> [WORK ORDER]
Print every record exactly as it appears. Leave the pictures out.

(Saved data entries)
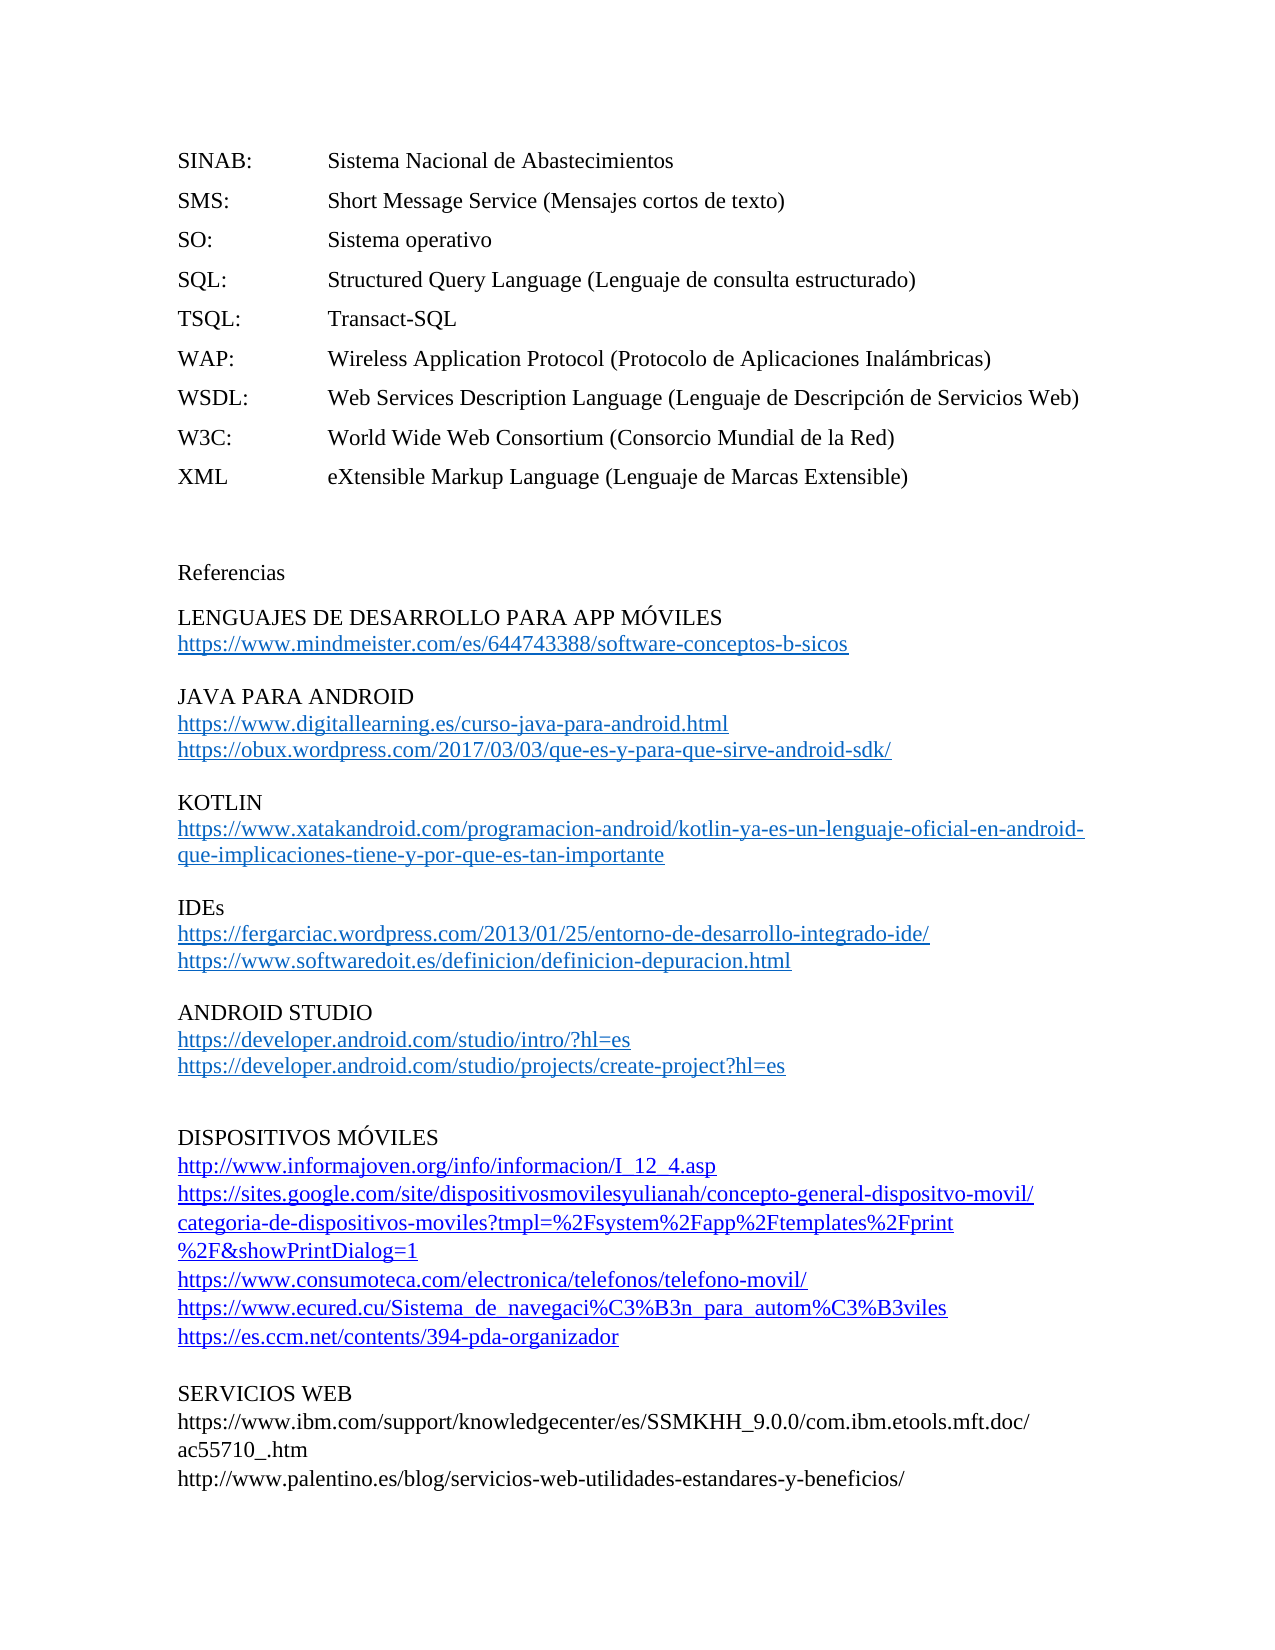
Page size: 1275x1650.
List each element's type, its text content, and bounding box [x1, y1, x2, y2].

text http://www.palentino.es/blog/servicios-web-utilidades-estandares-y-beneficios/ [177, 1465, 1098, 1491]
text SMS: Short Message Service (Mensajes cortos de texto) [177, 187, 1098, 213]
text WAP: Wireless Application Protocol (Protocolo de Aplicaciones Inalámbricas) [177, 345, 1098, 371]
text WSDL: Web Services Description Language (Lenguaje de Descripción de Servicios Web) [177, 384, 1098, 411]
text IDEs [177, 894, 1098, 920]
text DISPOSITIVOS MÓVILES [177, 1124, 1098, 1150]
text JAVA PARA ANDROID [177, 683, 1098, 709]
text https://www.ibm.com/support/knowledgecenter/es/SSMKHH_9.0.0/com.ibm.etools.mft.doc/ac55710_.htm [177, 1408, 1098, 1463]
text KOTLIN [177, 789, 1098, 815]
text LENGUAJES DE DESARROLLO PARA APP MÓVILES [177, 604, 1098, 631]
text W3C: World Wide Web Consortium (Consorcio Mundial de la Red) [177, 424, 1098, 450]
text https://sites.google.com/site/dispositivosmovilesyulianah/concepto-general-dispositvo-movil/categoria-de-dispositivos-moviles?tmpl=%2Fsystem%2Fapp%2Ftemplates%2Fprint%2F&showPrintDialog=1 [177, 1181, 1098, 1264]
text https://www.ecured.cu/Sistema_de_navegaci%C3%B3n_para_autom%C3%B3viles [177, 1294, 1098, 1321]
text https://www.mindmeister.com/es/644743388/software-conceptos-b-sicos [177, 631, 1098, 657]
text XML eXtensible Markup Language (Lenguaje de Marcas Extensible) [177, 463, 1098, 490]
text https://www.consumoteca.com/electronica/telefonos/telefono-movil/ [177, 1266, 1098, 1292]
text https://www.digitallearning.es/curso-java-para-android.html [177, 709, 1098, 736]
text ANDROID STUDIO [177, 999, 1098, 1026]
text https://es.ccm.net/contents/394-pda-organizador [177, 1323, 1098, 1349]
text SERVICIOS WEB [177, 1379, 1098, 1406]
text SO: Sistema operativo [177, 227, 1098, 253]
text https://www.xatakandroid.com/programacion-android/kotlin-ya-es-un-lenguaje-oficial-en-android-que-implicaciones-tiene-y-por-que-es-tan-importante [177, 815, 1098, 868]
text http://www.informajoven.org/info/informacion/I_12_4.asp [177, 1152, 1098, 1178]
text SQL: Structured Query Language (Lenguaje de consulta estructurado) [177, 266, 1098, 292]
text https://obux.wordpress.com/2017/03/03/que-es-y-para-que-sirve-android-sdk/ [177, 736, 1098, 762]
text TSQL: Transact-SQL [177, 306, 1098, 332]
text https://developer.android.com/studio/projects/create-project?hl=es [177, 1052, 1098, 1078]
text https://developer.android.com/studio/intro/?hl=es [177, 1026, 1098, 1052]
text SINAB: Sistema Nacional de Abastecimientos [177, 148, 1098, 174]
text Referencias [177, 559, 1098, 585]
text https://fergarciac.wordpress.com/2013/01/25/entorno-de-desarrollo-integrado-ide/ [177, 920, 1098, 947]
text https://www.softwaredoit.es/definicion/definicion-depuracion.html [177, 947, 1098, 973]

> [WRITTEN SOLUTION]
Page size: 1275x1650.
List each element's type, its text content, and bounding box [x1, y1, x2, y2].

text http://www.palentino.es/blog/servicios-web-utilidades-estandares-y-beneficios/ [177, 1465, 1098, 1491]
text SMS: Short Message Service (Mensajes cortos de texto) [177, 187, 1098, 213]
text WAP: Wireless Application Protocol (Protocolo de Aplicaciones Inalámbricas) [177, 345, 1098, 371]
text WSDL: Web Services Description Language (Lenguaje de Descripción de Servicios Web) [177, 384, 1098, 411]
text IDEs [177, 894, 1098, 920]
text DISPOSITIVOS MÓVILES [177, 1124, 1098, 1150]
text JAVA PARA ANDROID [177, 683, 1098, 709]
text https://www.ibm.com/support/knowledgecenter/es/SSMKHH_9.0.0/com.ibm.etools.mft.doc/ac55710_.htm [177, 1408, 1098, 1463]
text KOTLIN [177, 789, 1098, 815]
text LENGUAJES DE DESARROLLO PARA APP MÓVILES [177, 604, 1098, 631]
text W3C: World Wide Web Consortium (Consorcio Mundial de la Red) [177, 424, 1098, 450]
text https://sites.google.com/site/dispositivosmovilesyulianah/concepto-general-dispositvo-movil/categoria-de-dispositivos-moviles?tmpl=%2Fsystem%2Fapp%2Ftemplates%2Fprint%2F&showPrintDialog=1 [177, 1181, 1098, 1264]
text https://www.ecured.cu/Sistema_de_navegaci%C3%B3n_para_autom%C3%B3viles [177, 1294, 1098, 1321]
text https://www.mindmeister.com/es/644743388/software-conceptos-b-sicos [177, 631, 1098, 657]
text XML eXtensible Markup Language (Lenguaje de Marcas Extensible) [177, 463, 1098, 490]
text https://www.consumoteca.com/electronica/telefonos/telefono-movil/ [177, 1266, 1098, 1292]
text https://www.digitallearning.es/curso-java-para-android.html [177, 709, 1098, 736]
text ANDROID STUDIO [177, 999, 1098, 1026]
text https://es.ccm.net/contents/394-pda-organizador [177, 1323, 1098, 1349]
text SERVICIOS WEB [177, 1379, 1098, 1406]
text SO: Sistema operativo [177, 227, 1098, 253]
text https://www.xatakandroid.com/programacion-android/kotlin-ya-es-un-lenguaje-oficial-en-android-que-implicaciones-tiene-y-por-que-es-tan-importante [177, 815, 1098, 868]
text http://www.informajoven.org/info/informacion/I_12_4.asp [177, 1152, 1098, 1178]
text SQL: Structured Query Language (Lenguaje de consulta estructurado) [177, 266, 1098, 292]
text https://obux.wordpress.com/2017/03/03/que-es-y-para-que-sirve-android-sdk/ [177, 736, 1098, 762]
text TSQL: Transact-SQL [177, 306, 1098, 332]
text https://developer.android.com/studio/projects/create-project?hl=es [177, 1052, 1098, 1078]
text https://developer.android.com/studio/intro/?hl=es [177, 1026, 1098, 1052]
text SINAB: Sistema Nacional de Abastecimientos [177, 148, 1098, 174]
text Referencias [177, 559, 1098, 585]
text https://fergarciac.wordpress.com/2013/01/25/entorno-de-desarrollo-integrado-ide/ [177, 920, 1098, 947]
text https://www.softwaredoit.es/definicion/definicion-depuracion.html [177, 947, 1098, 973]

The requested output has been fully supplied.